Eight days after the Battle of Fort Sumter Dachrodt volunteered for the Union army with three of his brothers. At the age of thirty-three, using his reputation as a former borough councilor, he raised his own unit, the Easton's Citizens’ Artillery. Dachrodt was then elected by his men as their captain.

Following completion of his men's three months' service, Dachrodt and his men were honorably discharged, and mustered out of service. Dachrodt then reenlisted as a private on July 27, 1861. His Easton's Citizens’ Artillery was merged with the Easton National Guards, a unit that was led by fellow Easton borough councilor Samuel S. Yohe, with the Easton Jaegers led by Charles Glanz, and with another company to form the 153rd Pennsylvania Infantry Regiment.
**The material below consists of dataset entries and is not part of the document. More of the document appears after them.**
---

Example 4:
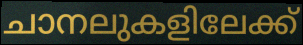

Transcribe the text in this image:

ചാനലുകളിലേക്ക്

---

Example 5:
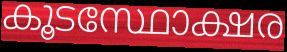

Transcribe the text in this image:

കൂടസ്ഥോക്ഷരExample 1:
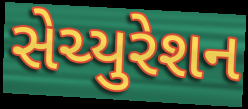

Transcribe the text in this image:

સેચ્યુરેશન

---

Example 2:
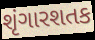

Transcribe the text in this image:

શૃંગારશતક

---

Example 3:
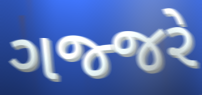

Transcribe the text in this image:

ગજ્જરે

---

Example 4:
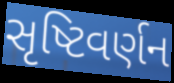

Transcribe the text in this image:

સૃષ્ટિવર્ણન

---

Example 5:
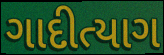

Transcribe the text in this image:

ગાદીત્યાગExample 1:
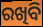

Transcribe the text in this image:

ରଖିବି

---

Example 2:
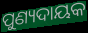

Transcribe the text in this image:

ପୁଣ୍ୟଦାୟକ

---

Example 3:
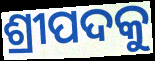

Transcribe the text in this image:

ଶ୍ରୀପଦକୁ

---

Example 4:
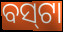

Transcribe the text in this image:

ବସ୍‍ଟା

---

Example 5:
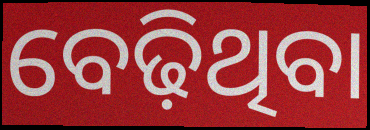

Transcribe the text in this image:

ବେଢ଼ିଥିବା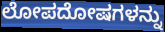
ಲೋಪದೋಷಗಳನ್ನುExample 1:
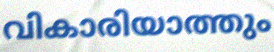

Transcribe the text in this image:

വികാരിയാത്തും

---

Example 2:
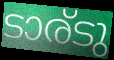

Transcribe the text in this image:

ടാര്ടു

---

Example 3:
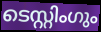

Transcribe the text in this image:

ടെസ്റ്റിംഗും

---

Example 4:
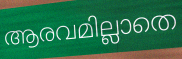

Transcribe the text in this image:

ആരവമില്ലാതെ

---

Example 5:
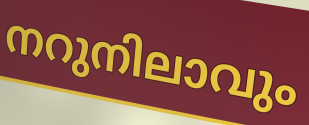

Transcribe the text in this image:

നറുനിലാവും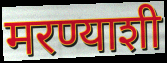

By the time of the Battle of Gettysburg, Dachrodt had regained the rank of captain, and was later commissioned as a lieutenant colonel,

Dachrodt participated in the mud march, and was recognized for his valor as a captain during the Battle of Chancellorsville and the Battle of Gettysburg. During the former, he was wounded by a gunshot to the elbow and was eventually discharged on a surgeon's certificate of disability on July 24, 1863. His brother, Daniel, enlisted as the drummer boy for Company K of the 47th Pennsylvania Volunteer Infantry Regiment and was awarded the rank of principal musician on September 1, 1862.

===Post war===
Following his honorable discharge, Dachrodt returned home to Pennsylvania's Lehigh Valley, where he worked as a butcher from 1864 to 1899 and owned a store at 56 South 4th Street, at what is now the Parsons-Taylor House. He retired and closed his store at the age of seventy.
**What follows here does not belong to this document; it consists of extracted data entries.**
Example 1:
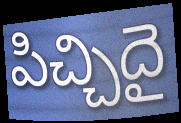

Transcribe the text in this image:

పిచ్చిదై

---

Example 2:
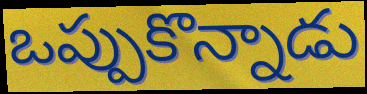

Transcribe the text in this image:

ఒప్పుకొన్నాడు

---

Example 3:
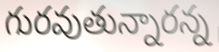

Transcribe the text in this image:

గురవుతున్నారన్న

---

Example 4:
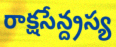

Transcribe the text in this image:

రాక్షసేన్ద్రస్య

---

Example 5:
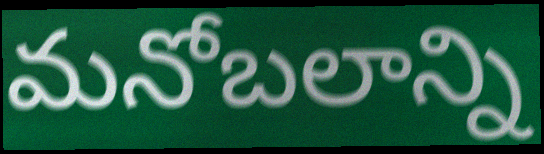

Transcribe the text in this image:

మనోబలాన్నిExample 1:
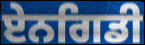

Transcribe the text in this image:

ਏਨਗਿਡੀ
In 1886, he was offered the Independent nomination for state senator; even though he did not personally campaign during what turned out to be a low-key race, he was overwhelmingly elected to the Pennsylvania State Senate. Once in office, he declared himself to be a Democrat.
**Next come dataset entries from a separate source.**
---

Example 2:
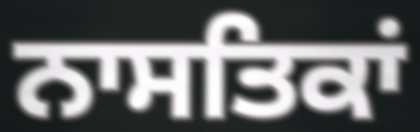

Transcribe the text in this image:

ਨਾਸਤਿਕਾਂ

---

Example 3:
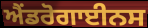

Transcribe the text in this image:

ਐਂਡਰੋਗਾਈਨਸ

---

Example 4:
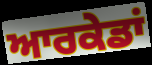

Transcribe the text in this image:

ਆਰਕੇਡਾਂ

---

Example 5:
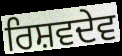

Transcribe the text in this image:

During his time in the Pennsylvania Senate, he was a member of the Agriculture, Insurance, Canals and Inland Navigation, Legislative Apportionment, Military Affairs, Municipal Affairs, New County and County Seats, Pension and Gratuities and Railroads committees.

He was also a member of the Grand Army of the Republic as part of the G.A.R.'s LaFayette post (number 217).

==Death and interment==
Dachrodt died in Easton on June 4, 1909, at the age of eighty-one and was buried in the Easton Cemetery.